What Jesus is trying to tell us is that there is no time where there won’t be a price. He is not issuing threats, rather, he is lovingly telling us the truth. He wants to be clear so that no one follows him under false pretenses. He doesn’t want us to get halfway through building a tower and have to abandon it or go into battle without having what we need. And if that sounds pretty dramatic, well, it is—and if it shocks us perhaps that means we have lost track of what following him is all about. Is it about being good citizens, polite church members, or is it about changing the world? Is it about creating a safe, caring environment where everyone’s needs will be met or is it about living so differently, so counter-culturally that those in power get mad enough to kill us?

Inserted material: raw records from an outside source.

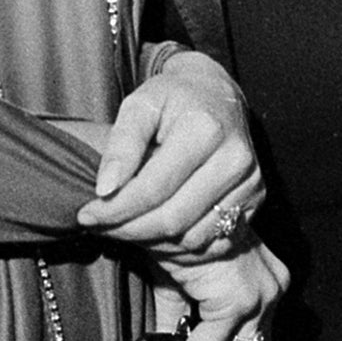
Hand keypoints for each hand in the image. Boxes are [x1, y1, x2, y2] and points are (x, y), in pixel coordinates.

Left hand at [75, 50, 264, 254]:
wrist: (218, 94)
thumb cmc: (174, 98)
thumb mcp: (139, 104)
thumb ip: (122, 144)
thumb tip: (106, 190)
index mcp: (206, 129)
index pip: (153, 188)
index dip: (115, 209)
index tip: (85, 215)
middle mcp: (236, 158)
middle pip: (173, 219)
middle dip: (128, 229)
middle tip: (100, 226)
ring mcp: (251, 183)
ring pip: (192, 238)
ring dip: (153, 241)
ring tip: (127, 225)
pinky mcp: (256, 200)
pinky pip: (213, 243)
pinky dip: (180, 246)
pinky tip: (157, 229)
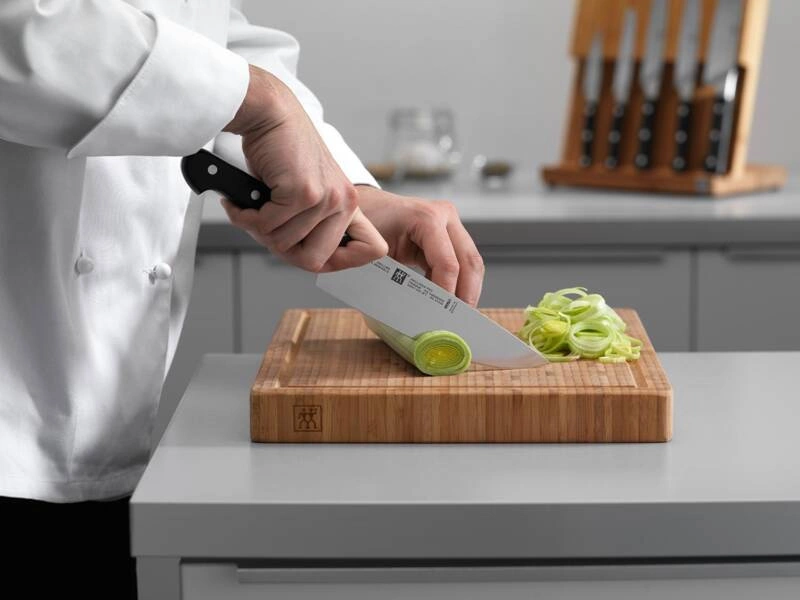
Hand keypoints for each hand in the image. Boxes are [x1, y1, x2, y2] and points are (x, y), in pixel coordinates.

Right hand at [222, 65, 386, 271]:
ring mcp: (325, 198)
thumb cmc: (282, 150)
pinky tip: (240, 202)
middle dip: (280, 250)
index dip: (338, 262)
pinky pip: (266, 225)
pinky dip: (245, 217)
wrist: (270, 113)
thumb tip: (300, 256)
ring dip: (257, 230)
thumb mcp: (308, 190)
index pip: (367, 251)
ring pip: (283, 243)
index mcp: (350, 203)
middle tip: (264, 231)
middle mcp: (344, 201)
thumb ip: (312, 223)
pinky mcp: (302, 192)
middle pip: (313, 260)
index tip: (308, 253)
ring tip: (250, 209)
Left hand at [356, 187, 484, 306]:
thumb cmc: (364, 226)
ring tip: (456, 315)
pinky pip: (463, 261)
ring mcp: (450, 223)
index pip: (448, 263)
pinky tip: (448, 300)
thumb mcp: (375, 252)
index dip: (448, 292)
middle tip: (459, 321)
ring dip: (467, 290)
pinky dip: (459, 282)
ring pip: (472, 262)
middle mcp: (444, 216)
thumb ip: (393, 279)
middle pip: (469, 262)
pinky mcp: (449, 234)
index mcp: (426, 218)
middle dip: (466, 294)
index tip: (442, 317)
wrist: (362, 206)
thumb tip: (411, 312)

So, no, Jesus would not have made a good parish priest, but he made and makes an excellent Savior. And his work isn’t yet done. In coming together as church, we gain strength from and encounter him in each other. He offers himself to us in bread and wine, becoming our food for the journey. And he offers us the cross—lets us get underneath it with him. Not because he wants us to suffer but because he knows that there is no way to live God’s justice, compassion, and love without some suffering. Knows how alive you can feel under even that great a weight and how it can take your breath away to hold onto your one true necessity. How even suffering pales next to what God is doing through it, through you, because you are willing to put yourself in the way.

It is surely not for everyone. He is crystal clear about that. There are not a lot of people who have what it means to shoulder the cross. But I don’t think that means the rest of us are lost, are unloved. It is for the rest of us, that he carries the weight. If we cannot help him carry it, he will carry us too. I think he just doesn’t want us to take it for granted. He wants us to know what it costs.

With thanks to Barbara Brown Taylor whose thoughts and writings influenced this sermon.